Emploi : l’Insee dresse le portrait d’une Occitanie contrastée

Une étude de l’Institut national de la statistique et des études économiques (Insee) du mois de janvier 2017 dresse un portrait complet de l’Occitanie qui se résume en trois mots : Dynamisme, précarité, contrastes.

Avec 5 731 000 habitants, l’Occitanie est la 5ᵉ région de métropole, mais pourrait devancer les Hauts-deFrance et la Nouvelle-Aquitaine d’ici 2022, si le rythme de croissance démographique (le 2ᵉ de métropole après celui de la Corse), perdurait. Chaque année, la population augmente de 51 400 habitants, soit l’équivalent d’une ville comme Narbonne.

L’Occitanie est une terre de contrastes, avec quatre grands types d’espaces géographiques conditionnant le développement démographique et économique. Des départements très ruraux (3 parmi les 5 les plus ruraux de métropole à savoir la Lozère, le Gers et le Lot) côtoient des départements largement urbanisés, avec deux des plus grandes aires urbaines sur les 14 de métropole : Toulouse (4e, 390 301 habitants) et Montpellier (8e, 225 511).

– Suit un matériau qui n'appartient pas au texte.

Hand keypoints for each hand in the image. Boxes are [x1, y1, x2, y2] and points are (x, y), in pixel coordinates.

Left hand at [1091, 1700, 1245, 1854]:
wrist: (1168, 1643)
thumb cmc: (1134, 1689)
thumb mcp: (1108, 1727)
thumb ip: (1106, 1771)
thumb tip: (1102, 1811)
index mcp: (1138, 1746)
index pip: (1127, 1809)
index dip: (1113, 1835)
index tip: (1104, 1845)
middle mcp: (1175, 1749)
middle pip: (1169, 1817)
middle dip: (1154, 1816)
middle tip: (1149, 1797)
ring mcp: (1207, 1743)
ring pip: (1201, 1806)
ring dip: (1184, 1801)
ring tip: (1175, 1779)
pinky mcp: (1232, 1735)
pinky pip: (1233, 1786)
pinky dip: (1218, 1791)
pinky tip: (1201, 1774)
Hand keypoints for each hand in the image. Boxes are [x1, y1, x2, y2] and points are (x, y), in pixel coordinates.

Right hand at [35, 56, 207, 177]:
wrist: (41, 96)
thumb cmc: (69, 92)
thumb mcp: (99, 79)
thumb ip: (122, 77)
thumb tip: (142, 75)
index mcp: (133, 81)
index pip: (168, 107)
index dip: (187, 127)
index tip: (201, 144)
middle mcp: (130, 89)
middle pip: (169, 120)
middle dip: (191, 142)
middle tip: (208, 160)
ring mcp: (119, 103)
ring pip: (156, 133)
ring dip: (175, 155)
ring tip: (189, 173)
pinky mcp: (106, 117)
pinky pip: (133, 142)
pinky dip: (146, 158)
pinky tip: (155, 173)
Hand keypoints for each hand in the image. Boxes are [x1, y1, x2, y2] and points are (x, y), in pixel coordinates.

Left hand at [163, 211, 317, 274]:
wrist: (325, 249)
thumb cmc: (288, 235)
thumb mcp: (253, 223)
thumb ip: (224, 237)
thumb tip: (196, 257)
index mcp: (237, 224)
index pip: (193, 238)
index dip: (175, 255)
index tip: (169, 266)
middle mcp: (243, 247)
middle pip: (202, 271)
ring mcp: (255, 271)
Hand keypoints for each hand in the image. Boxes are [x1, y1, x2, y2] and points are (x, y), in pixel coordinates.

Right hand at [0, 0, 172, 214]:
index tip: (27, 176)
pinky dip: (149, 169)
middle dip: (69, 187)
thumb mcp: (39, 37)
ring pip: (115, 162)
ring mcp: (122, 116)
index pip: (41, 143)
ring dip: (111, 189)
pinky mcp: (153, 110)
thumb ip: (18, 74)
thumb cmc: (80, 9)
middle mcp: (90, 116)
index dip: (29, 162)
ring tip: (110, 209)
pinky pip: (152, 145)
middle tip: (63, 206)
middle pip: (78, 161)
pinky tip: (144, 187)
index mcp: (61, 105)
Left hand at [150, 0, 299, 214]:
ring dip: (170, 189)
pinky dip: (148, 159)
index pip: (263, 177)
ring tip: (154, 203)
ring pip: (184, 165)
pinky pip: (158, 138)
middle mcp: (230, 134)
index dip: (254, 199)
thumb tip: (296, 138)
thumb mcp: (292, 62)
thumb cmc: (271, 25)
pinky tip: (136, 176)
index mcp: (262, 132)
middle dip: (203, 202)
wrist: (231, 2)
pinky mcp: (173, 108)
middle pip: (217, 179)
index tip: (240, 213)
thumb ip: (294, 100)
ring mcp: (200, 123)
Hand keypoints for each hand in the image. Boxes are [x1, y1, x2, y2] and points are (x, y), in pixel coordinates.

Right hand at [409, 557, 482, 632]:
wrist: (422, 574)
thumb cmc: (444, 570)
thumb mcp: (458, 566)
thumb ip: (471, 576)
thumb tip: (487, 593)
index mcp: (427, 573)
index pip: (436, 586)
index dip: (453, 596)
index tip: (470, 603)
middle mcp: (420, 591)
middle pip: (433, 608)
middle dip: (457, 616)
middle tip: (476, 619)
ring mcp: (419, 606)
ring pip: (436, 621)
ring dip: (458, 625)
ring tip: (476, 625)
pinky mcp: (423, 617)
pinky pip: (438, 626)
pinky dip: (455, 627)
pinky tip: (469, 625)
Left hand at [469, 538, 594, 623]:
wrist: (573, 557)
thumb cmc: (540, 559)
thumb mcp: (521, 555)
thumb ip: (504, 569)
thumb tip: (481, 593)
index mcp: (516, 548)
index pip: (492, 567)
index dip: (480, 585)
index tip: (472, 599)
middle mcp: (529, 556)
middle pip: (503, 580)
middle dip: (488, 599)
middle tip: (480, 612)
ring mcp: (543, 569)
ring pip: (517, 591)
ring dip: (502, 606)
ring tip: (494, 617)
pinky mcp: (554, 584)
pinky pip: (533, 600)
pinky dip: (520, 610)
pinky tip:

La région présente la plus forte disparité avec Paca et compte aussi quatre départements parmi les 10 les plus âgés et deux parmi les plus jeunes. Elle présente de fortes disparités de niveaux de vie (3e rang de province pour l’écart entre les 10 % les plus riches et les 10 % les plus pauvres). À l’exception de l’Île-de-France, la région a la plus forte dispersion du taux de pauvreté entre ses départements.

Une région « victime » de son attractivité

L’Occitanie bénéficie d’une véritable dynamique économique, bien plus forte que celle de l’ensemble de la France métropolitaine. Entre 2008 et 2013, le PIB a progressé de 8,5 %. C’est le 3ᵉ taux de croissance le plus élevé de métropole. Le dynamisme de l’économie se mesure aussi par la création d’emplois dans la région : depuis 2008, le nombre d’emplois augmente de 0,7 % par an, contre 0,2%  en moyenne en métropole.

L’Occitanie est la région métropolitaine qui a créé le plus gros volume d’emplois entre 2007 et 2013 après l’Île-de-France. Toutefois, la croissance de l’emploi s’avère insuffisante face à la forte hausse du nombre d’actifs, soutenue par l’attractivité de la région et son dynamisme démographique. Entre 1990 et 2013, elle a connu un gain de 655 000 actifs, soit nettement plus que les 462 000 emplois créés sur la même période. En conséquence, le taux de chômage régional est le deuxième taux le plus élevé après la Corse.

La pauvreté et la précarité sont très présentes en Occitanie. Le taux de chômage de la région (11,6 %) est le deuxième plus élevé de métropole, derrière celui des Hauts-de-France (12 %). L’importance du chômage est à mettre en regard avec le niveau de pauvreté : 17 % de la population régionale vit avec moins de 60 % du revenu médian de métropole en 2013 (4ᵉ rang des régions métropolitaines les plus pauvres). L’Occitanie a le niveau de vie médian parmi les plus faibles de métropole (10e rang). La région occupe le trisième rang pour la part des allocataires dont les prestations sociales représentent plus de 75 % de leurs revenus (29 %).

Le rôle majeur de Toulouse dans le développement économique régional

Sur le plan du dynamisme, l’Occitanie est à la pointe en matière de recherche et développement (R&D) et d’innovation. En 2014, le taux d’effort de recherche de la région (3,7 % du PIB) est le plus élevé de France métropolitaine. La R&D du secteur privé est d’abord portée en Occitanie par la construction aéronautique et spatiale, mais le secteur public est également très développé. En termes de dépenses publiques, la région est la deuxième de métropole. L’Occitanie est la région de France qui compte le plus de pôles de compétitivité : 14 sur les 71 en métropole dont 7 implantés principalement dans la région. Forte de deux grands pôles d’enseignement supérieur d’envergure nationale, l’Occitanie est la deuxième région de province pour l’accueil des doctorants, après Auvergne-Rhône-Alpes. Toulouse, le chef-lieu de région, a un rôle majeur dans le développement économique régional. L’aire urbaine de Toulouse concentre 27% des emplois de la région et 45 % des emplois productifs (3e rang). Elle contribue également à l’importance de la R&D en Occitanie : avec 62 % des emplois de la conception-recherche de la région, l’aire urbaine de Toulouse occupe le 1er rang des chefs-lieux de région en province.